Syria vote: US ‘appropriated’ UN power
On Saturday, the United Nations voted on a resolution on Syria, drafted by Morocco. In the end of the day, the document was vetoed by Moscow and Beijing. This move provoked a wave of anger from the West, with most harsh rhetoric heard from the US; American Ambassador to the UN Susan Rice said Washington was “disgusted” by the veto, while Secretary of State Hillary Clinton called the vote a "travesty."
But Rozoff says the US is going overboard in its pursuit for international democracy.
“The very name of the international community has been appropriated by the US and its NATO allies – now including the Arab world,” Rozoff told RT.
Syrian opposition groups operate with complete impunity inside Turkey – which is a NATO member – with a green light from the Turkish government. Without arms and sponsorship from outside Syria, the opposition would never dare to take up arms against the Syrian army, Rozoff concludes.
Thus, Damascus is stripped of its natural right to protect itself from foreign assault.
“Were armed groups to invade the territory of the United States from Mexico or Canada, I can assure you Washington’s response would not be limited to a domestic one,” Rozoff said.
Watch RT's full interview with Rick Rozoff
Moscow says Western states have made a habit of using the UN to bring about regime change in countries like Libya, and now Syria.
“Regime change seems to be the only point of these resolutions.

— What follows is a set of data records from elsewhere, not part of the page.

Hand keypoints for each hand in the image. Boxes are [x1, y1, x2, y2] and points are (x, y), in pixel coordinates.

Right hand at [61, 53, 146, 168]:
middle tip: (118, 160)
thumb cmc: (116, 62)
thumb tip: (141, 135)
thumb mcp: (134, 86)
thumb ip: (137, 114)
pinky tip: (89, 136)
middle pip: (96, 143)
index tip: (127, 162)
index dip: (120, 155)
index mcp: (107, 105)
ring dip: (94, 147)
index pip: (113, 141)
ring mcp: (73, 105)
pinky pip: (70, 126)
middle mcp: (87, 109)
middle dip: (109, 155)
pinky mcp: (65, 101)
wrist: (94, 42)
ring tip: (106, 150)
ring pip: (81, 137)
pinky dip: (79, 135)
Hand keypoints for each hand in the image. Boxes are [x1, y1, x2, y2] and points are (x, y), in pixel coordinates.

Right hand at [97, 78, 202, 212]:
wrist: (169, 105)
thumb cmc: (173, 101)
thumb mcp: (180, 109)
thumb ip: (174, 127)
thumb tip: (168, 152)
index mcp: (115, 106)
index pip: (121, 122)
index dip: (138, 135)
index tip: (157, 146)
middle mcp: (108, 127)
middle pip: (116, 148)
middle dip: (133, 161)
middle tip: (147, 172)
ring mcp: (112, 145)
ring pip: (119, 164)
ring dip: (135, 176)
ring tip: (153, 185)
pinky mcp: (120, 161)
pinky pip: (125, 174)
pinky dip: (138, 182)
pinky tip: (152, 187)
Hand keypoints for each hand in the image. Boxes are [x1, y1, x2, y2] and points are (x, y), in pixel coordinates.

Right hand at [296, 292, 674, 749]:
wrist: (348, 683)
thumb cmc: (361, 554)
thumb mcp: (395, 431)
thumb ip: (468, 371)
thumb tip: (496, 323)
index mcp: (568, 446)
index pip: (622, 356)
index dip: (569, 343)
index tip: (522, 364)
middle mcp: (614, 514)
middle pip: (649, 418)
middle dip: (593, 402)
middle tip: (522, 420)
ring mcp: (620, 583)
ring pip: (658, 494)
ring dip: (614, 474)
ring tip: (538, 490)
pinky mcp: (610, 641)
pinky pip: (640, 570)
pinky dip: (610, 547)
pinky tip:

If there is no interest in bringing about regime change, we would have not heard about any resolutions at all,” says Jason Ditz of Antiwar.com.
“What happened in Libya has been a real wake-up call for the international community that these resolutions can lead to wars – and that they are not going to be easy to pass in the future.
Watch RT's full interview with Jason Ditz
Political scientist Nada Hashwi says Syria is being punished for its ties with Iran.
“What is happening in Syria has from the very beginning been a conspiracy to bring down the regime and make President Assad sever ties with Iran. This is why Assad has never been asked for any reforms, but only to change his stances,” the analyst told RT.
Hashwi is certain that gangs sponsored by foreign powers are behind the Syrian bloodshed. Syria is falling victim to “active terrorism,” and the Russian Foreign Minister's upcoming visit to Damascus will help shed light on that, she says.